2 – 12 November 2009
The hour we arrived in Wanci, we immediately had a meeting with WWF Indonesia Wakatobi Project Leader Veda Santiadji in their Wangi Wangi office. He offered us different travel scenarios and we got really excited when the first option was to do initial diving on 2 snapper Spawning Aggregation Sites (Spags) then proceed to far away Moromaho for a bird survey, then to continue on to Runduma & Anano Islands, slowly coming back to Wangi Wangi visiting the different islands of WA KA TO BI.
We were going with several boats to get to the islands. The super fast 500 hp National Park speedboat Baracuda was our first vessel for the Spags survey.

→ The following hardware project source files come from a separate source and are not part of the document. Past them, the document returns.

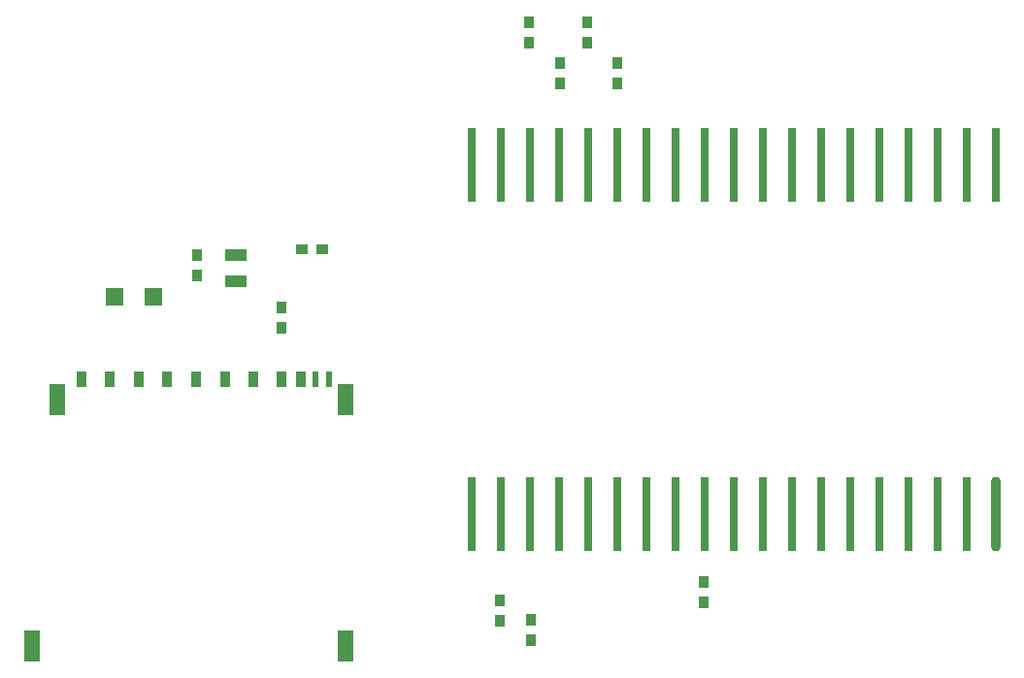
<source format=gbr>
G04 EasyPC Gerber Version 21.0.3 Build 4286 *
%FSLAX35Y35*%
%MOIN*%
%AMT112*0 Rounded Rectangle Pad at angle 0*4,1,48,-0.00167,-0.12800,0.00167,-0.12800,0.00363,-0.12786,0.00556,-0.12744,0.00741,-0.12675,0.00915,-0.12580,0.01072,-0.12462,0.01212,-0.12323,0.01331,-0.12165,0.01425,-0.11992,0.01494,-0.11807,0.01536,-0.11614,0.01550,-0.11417,0.01550,0.11417,0.01536,0.11613,0.01494,0.11806,0.01425,0.11991,0.01330,0.12165,0.01212,0.12322,0.01073,0.12462,0.00915,0.12581,0.00742,0.12675,0.00557,0.12744,0.00364,0.12786,0.00167,0.12800,-0.00167,0.12800,-0.00363,0.12786,-0.00556,0.12744,-0.00741,0.12675,-0.00915,0.12580,-0.01072,0.12462,-0.01212,0.12323,-0.01331,0.12165,-0.01425,0.11992,-0.01494,0.11807,-0.01536,0.11614,-0.01550,0.11417,-0.01550,-0.11417,-0.01536,-0.11613,-0.01494,-0.11806,-0.01425,-0.11991,-0.01330,-0.12165,-0.01212,-0.12322,-0.01073,-0.12462,-0.00915,-0.12581,-0.00742,-0.12675,-0.00557,-0.12744,-0.00364,-0.12786,-0.00167,-0.12800,0*%
%ADD112T112*%
%ADD110R,0.02356X0.05506*%
%ADD113R,0.03100X0.25600*%
%ADD83R,0.03537X0.03891*%
%ADD109R,0.03537X0.05506*%
%ADD111R,0.05506X0.10624*%
%ADD114R,0.05900X0.05900*%
%ADD82R,0.03891X0.03537*%
%ADD115R,0.07474X0.04128*%
X0Y0D02*
D02*
D82*
X140096Y149846D03*
X147096D03*
D02*
D83*
X103911Y141096D03*
Y148096D03*
X132911Y123096D03*
Y130096D03*
X208096Y22341D03*
Y29341D03*
X218096Y221096D03*
Y228096D03*
X218596Y15596D03*
Y22596D03*
X228596Y207096D03*
Y214096D03*
X238096Y221096D03*
Y228096D03*
X248281Y207096D03*
Y214096D03*
X278096Y28596D03*
Y35596D03*
D02*
D109*
X64325Y105270D03*
X74167D03*
X84010D03*
X93852D03*
X103695D03*
X113537D03*
X123380D03*
X132947D03*
X139640D03*
D02*
D110*
X144758D03*
X149482D03*
D02*
D111*
X47494Y13537D03*
X56156Y98183D03*
X154974Y13537D03*
Y98183D03*
D02*
D112*
X378203Y59148D03*
D02*
D113*
X198203D03*
Y179148D03*
X208203Y59148D03*
Y179148D03*
X218203Y59148D03*
Y179148D03*
X228203Y59148D03*
Y179148D03*
X238203Y59148D03*
Y179148D03*
X248203Y59148D03*
Y179148D03*
X258203Y59148D03*
Y179148D03*
X268203Y59148D03*
Y179148D03*
X278203Y59148D03*
Y179148D03*
X288203Y59148D03*
Y179148D03*
X298203Y59148D03*
Y179148D03*
X308203Y59148D03*
Y179148D03*
X318203Y59148D03*
Y179148D03*
X328203Y59148D03*
Y179148D03*
X338203Y59148D03*
Y179148D03*
X348203Y59148D03*
Y179148D03*
X358203Y59148D03*
Y179148D03*
X368203Y59148D03*
Y179148D03*
X378203D03*
D02*
D114*
X75646Y133596D03*
X89046D03*
D02*
D115*
X117346Y139069D03*
Y148124D03*
X0Y0D02*
M02*

</source>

TNC/WWF liveaboard and floating research station Menami (meaning Napoleon wrasse), WWF speedboat Simba (meaning trevalley) and a dingy with no name were our vessels for our far trip to Moromaho. Great. Our first dive with the rangers was near Hoga Channel in Kaledupa. Viz was BAD. About 5 meters and no use taking any photos here. We had better luck on our second dive in Tomia the next day and the rangers counted about 50+ black snappers Macolor niger aggregating.
When in very remote Moromaho, we were awakened by Sugi at 5am one morning to say there were two turtles making their way back to sea. The two mothers were working very hard, but the low tide was upon them. They had to crawl their way to the deep water and it was far far away as the beach just went on and on like a sandy desert!
In uninhabited Anano Island, the adjacent island to Runduma where the fishing village was, Sugi released seven baby green turtles handed to us by the villagers from Runduma. We wished them survival and hope they can grow up to come back to this island one day.
We returned to Wanci after many days hopping from island to island. It was good to be back on land again and having enough water to take a real shower. At night, Yogi and I were cleaning ourselves, when we were on remote islands Moromaho and Anano, with moist baby wipes and trickles of drinking water! Rationed and very limited water made us realize how much we took running water for granted, how our location plans changed the minute we were low on water!
Here’s us in and around Wakatobi.
We were told a true story when we were in Jamursbamedi, West Papua. Some NGOs brought laundry detergent called Rinso to a West Papuan village one day. The chief was so happy by how clean his clothes got that he named his newborn son RINSO! Well, because of this story, I always bought Rinso for our laundry.